My Writer’s Block: Silently Grieving & Dealing With Loss

paul_hewitt_anchorMy Writer’s Block: Silently Grieving & Dealing With Loss
I used to know how to cope with my inability to concentrate and find a way back to my work mode. I’d wander around the city until my body gets aligned with its buzzing rhythm. I’d let its electricity run through my veins – a river of life that would flow right within and set my mind on fire. Then I’d fine a cozy café, snuggle in the corner with headphones in my ears writing down my soul & expressing all that I feel.

I have my good & bad days. Days when inspiration is flowing out of me the moment my eyes splurge on daylight… and others when my mind fails to turn its messy thoughts into flawless texts.

Life should be more than following patterns, more than spending day-in, day-out earning money to provide and secure our families. More than dedicating all those hours in front of the mirror trying to satisfy the greedy needs of the narcissist within . Life is more than that. It should be.
But then…is it!?

Lately, I’ve been slowly running out of things that support that belief, ideas that trigger the urge to keep exploring and making sense of life to get one day to that place of  ‘unconditional happiness’.

Death has always terrified me, which I guess elucidates my great need to justify the short amount of time we’ve been granted to live. And with every passing day I find myself increasingly more anxious due to my fruitless attempts to dig out an adequate answer to why we’ve been given at all the chance to exist.

But one thing is to fear ‘death’ and another to have an eye contact with it.

It’s been more than two months since the news echoed in my head. In no time the ‘strong me’ shrunk to the size of a newborn sparrow whose world’s as big as the size of its nest.

At that point I couldn’t have possible put my head around the fact that I’d never hear her voice. And, gosh, I had so much more to hear. Our ‘life theories’ were left on hold and all we needed was time to finish them of.

I was hoping that when I see her she’d feel safe enough to open up again and let me dive into her soul. We both had secrets and we had let each other be their respective keepers.

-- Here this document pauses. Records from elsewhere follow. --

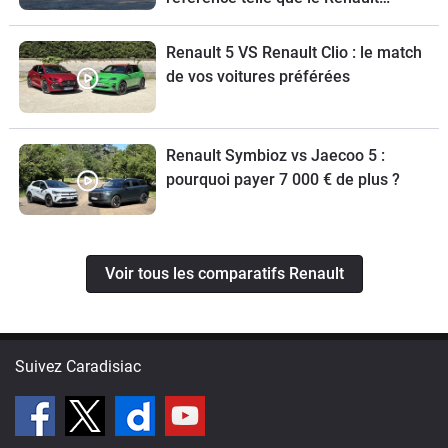
Austral ?
Renault 5 VS Renault Clio : le match
de vos voitures préférées
Renault Symbioz vs Jaecoo 5 :
pourquoi payer 7 000 € de plus ?
Voir tous les comparatifs Renault
Suivez Caradisiac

When she dropped me off at the airport she pierced me with her big green eyes.
Tears were rolling out of mine.
‘Go conquer the world!’ she said, ‘Show’em watch you got. And hello! Never dare cry for me again’.
She grinned at me, before she gave me a hug goodbye and ran towards her car.

And here I’m today, almost a year after she gave me that hug, and more than two months since our conversations have taken the shape of messy incoherent monologues in my head. I talk to her every day and I imagine what she’d say back. I ask her questions and imagine the sharp & witty answers she’d be the only one to give.

When Philip and I went to Bulgaria, he was my greatest distraction. When we were walking down the streets that we more of a door to the past, I let myself see the surroundings as if, like Philip, I was wandering around that city for the first time in my life. And rather than allowing the past to painfully munch on my heart, Philip became my shield that kept me stay present and ensured that I wouldn’t get overawed by the past.

I often burst into tears.
And then all of a sudden my eyes dry out.
A sense of shock and disbelief displaces the sadness, forbidding me to accept the  truth.

I’ve read plenty of articles. In all them they give you this 5 step process of dealing with loss:

Denial and isolation

I’m far from ready to let go and let her image turn into a memory, as for what it’s worth – she’s still here, planning to surprise me with a cheeky call and fill me in on all that’s been going on.

Am I denying the past? Am I refusing to accept her decision?
But then the biggest trouble with dealing with loss is ‘self-pity’ – the inability to see and believe that I’d eventually be able to move on. To live my life with that huge empty hole and accept that that’s how it’s gonna be from now on.
I keep asking questions, blaming myself and wondering whether the past could have been changed.
Pretty self-centred thoughts if you ask me. Thoughts that can be no longer prolonged. That’s not about me. It’s about her and that’s how it should be.

And then I can’t help but remember the warmth of her eyes and the firmness of her voice ‘Never dare cry for me – Ever’.
Sympathy – she saw as offending.
As something rather condescending.
And you know?
To stop crying means to keep denying the truth & let her be here, let her be now & forever alive.

1 kommentar

  • Beautiful post. Sadly I don’t think there’s an answer. Life is struggling on, you think you’re used to grief and then out of nowhere it jumps out again.